▶ [Directions]
Pull out every line of the items below that contains the string "against", matching case exactly.
*** Source information ***
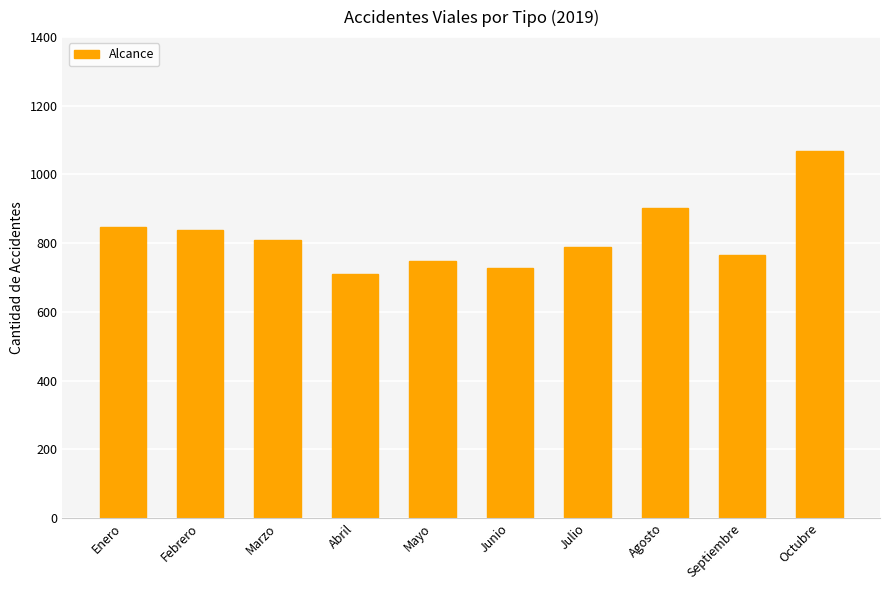

What is the label of the 9th bar from the left?

Septiembre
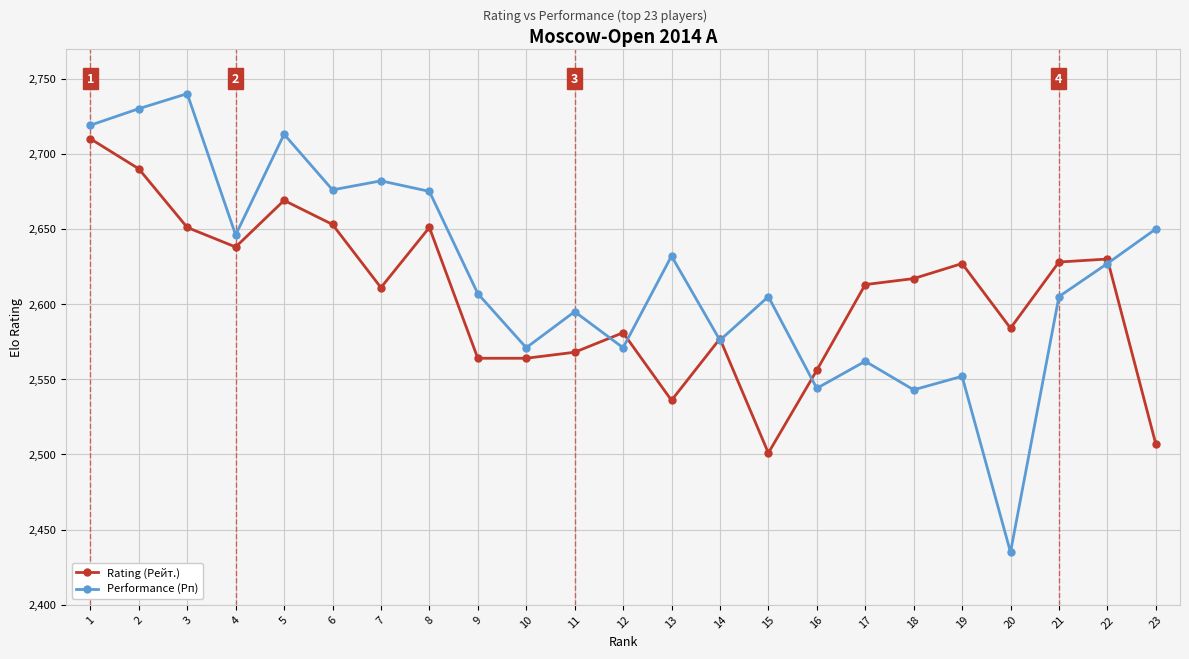

What is the value of the Performance (Рп) point at the 8th from the left?

2675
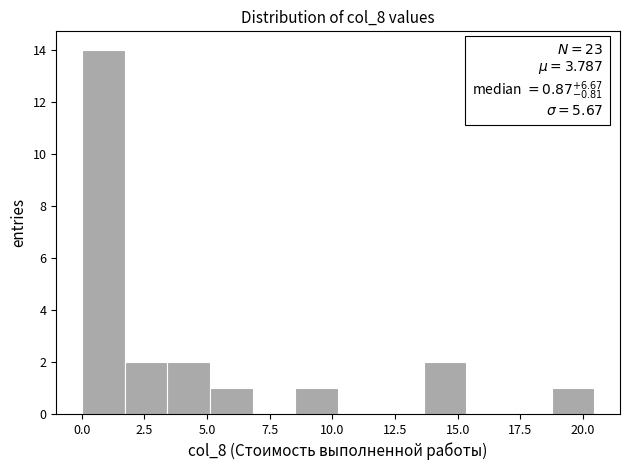

Around what value on the x-axis is the tallest bar? Give the approximate position of its centre, as read against the axis.

1.0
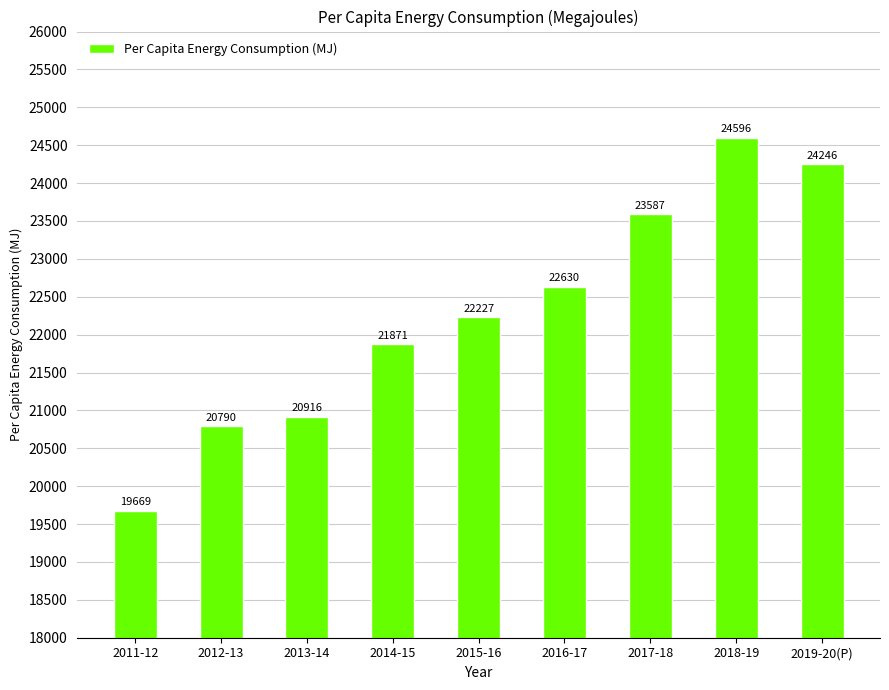

The value at 2011-12 is 19669.0. True or false?

True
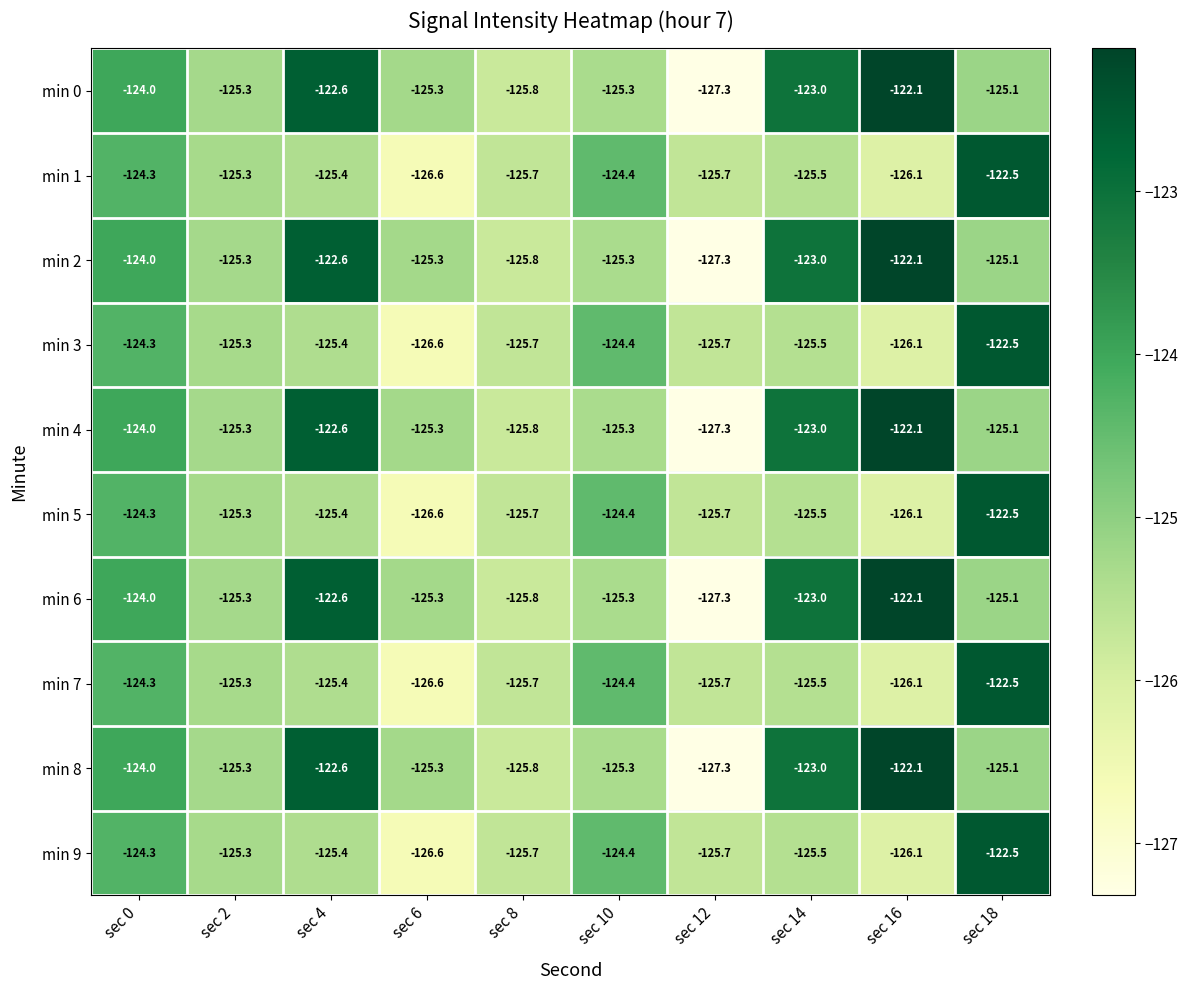

How many series are shown in this chart?

10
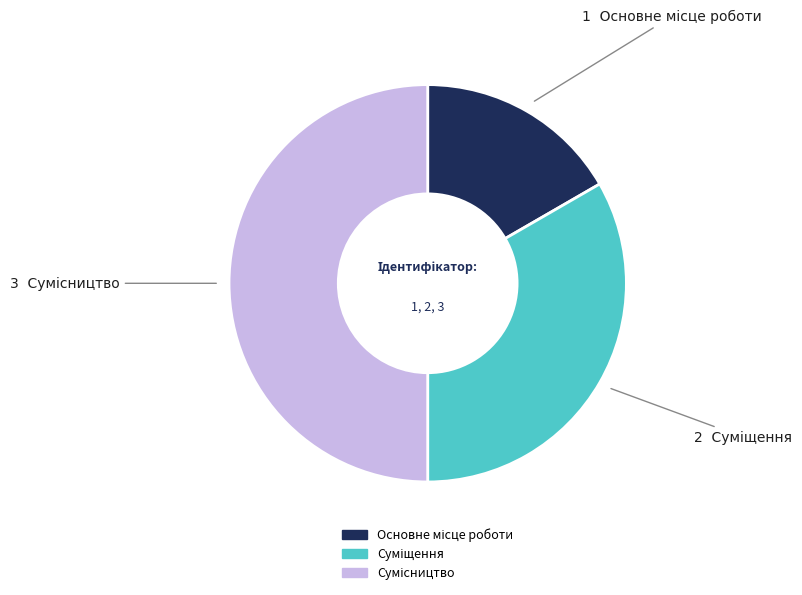

Is it true that Основне місце роботи is 17% of the pie?

True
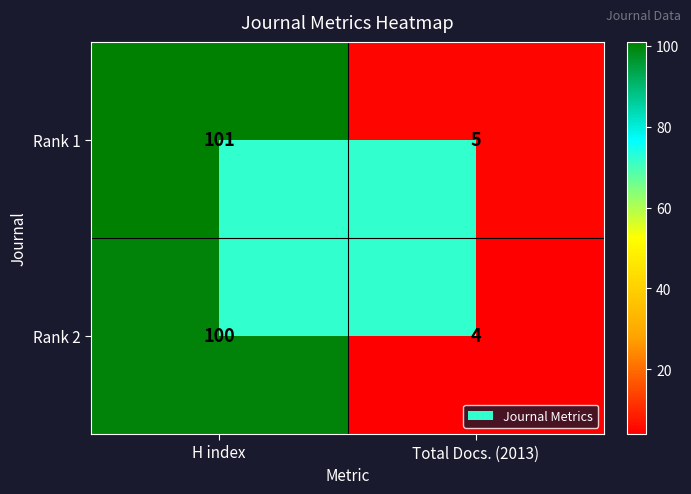

What is the lowest value of the Rank 1 series?

5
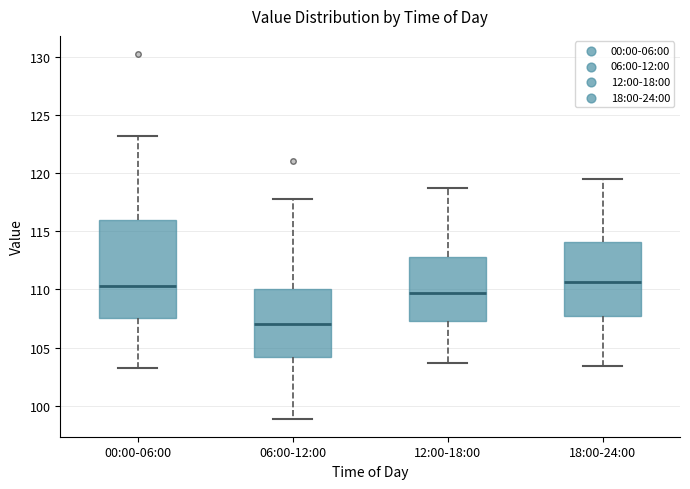

Reading left to right, read every box against the y-axis: the position of its median line, the range the box covers, and the ends of its whiskers. The values are not printed on the chart, so give them approximately, as read against the axis.

00:00-06:00: median 110.5, box 107.5 to 116.0, whiskers 103.0 to 123.0
06:00-12:00: median 107.0, box 104.0 to 110.0, whiskers 99.0 to 118.0
12:00-18:00: median 109.5, box 107.5 to 113.0, whiskers 103.5 to 118.5
18:00-24:00: median 110.5, box 107.5 to 114.0, whiskers 103.5 to 119.5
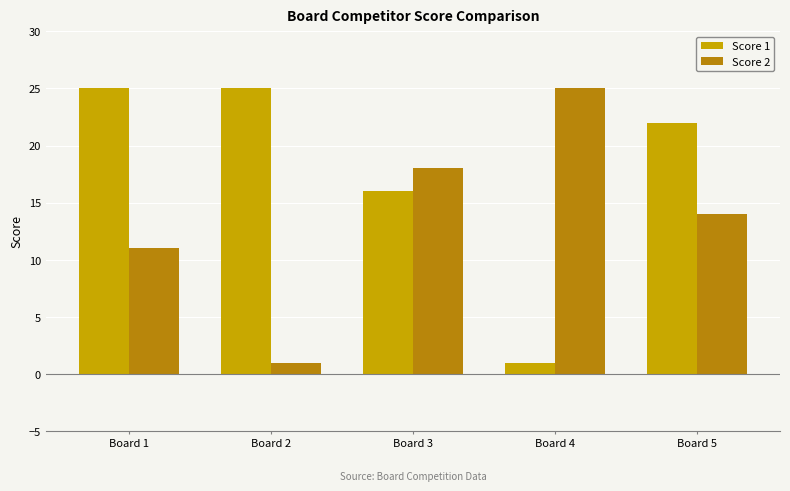

What is the total value across all series at Board 1?

36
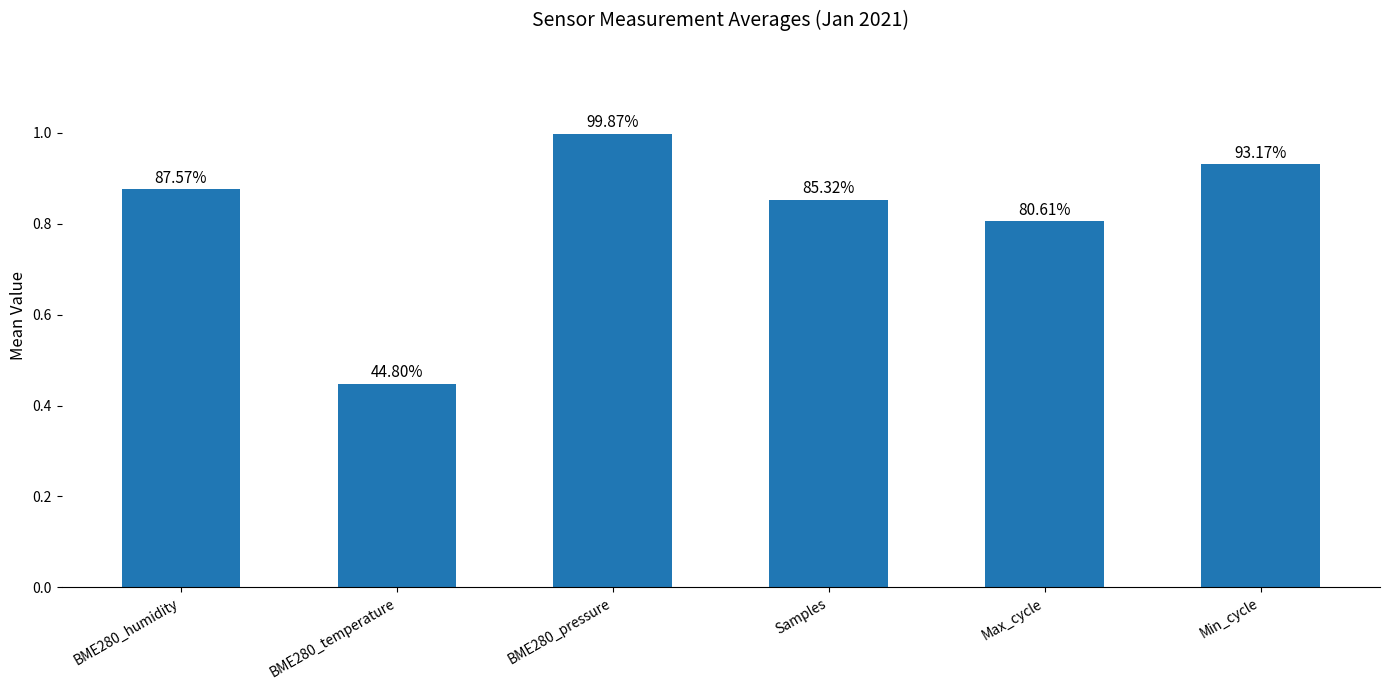

Between Samples and BME280_humidity, which is larger?

BME280_humidity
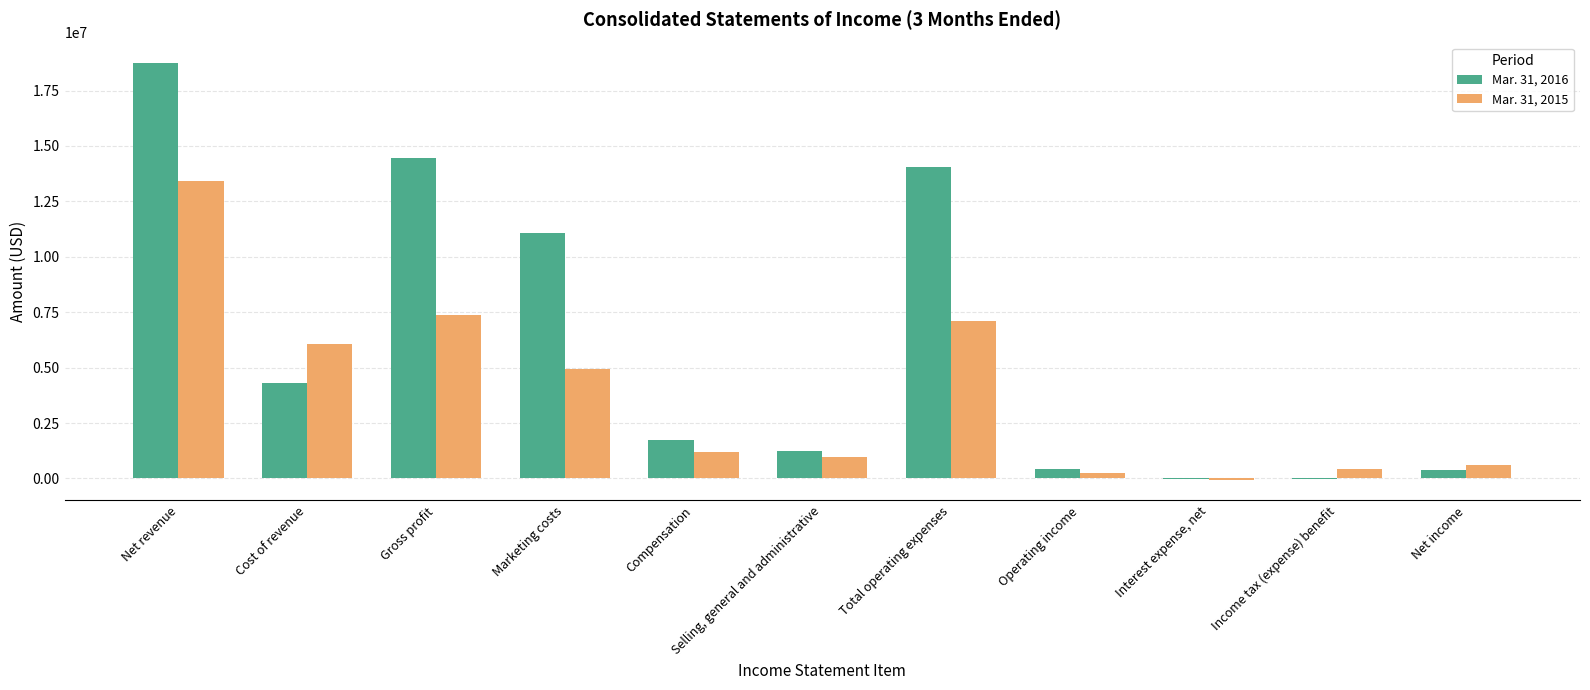

Which series changed the most between Gross profit and Selling, general and administrative?

Mar. 31, 2016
***
▶ [Written answer]
Around what value on the x-axis is the tallest bar? Give the approximate position of its centre, as read against the axis.
Reading left to right, read every box against the y-axis: the position of its median line, the range the box covers, and the ends of its whiskers. The values are not printed on the chart, so give them approximately, as read against the axis.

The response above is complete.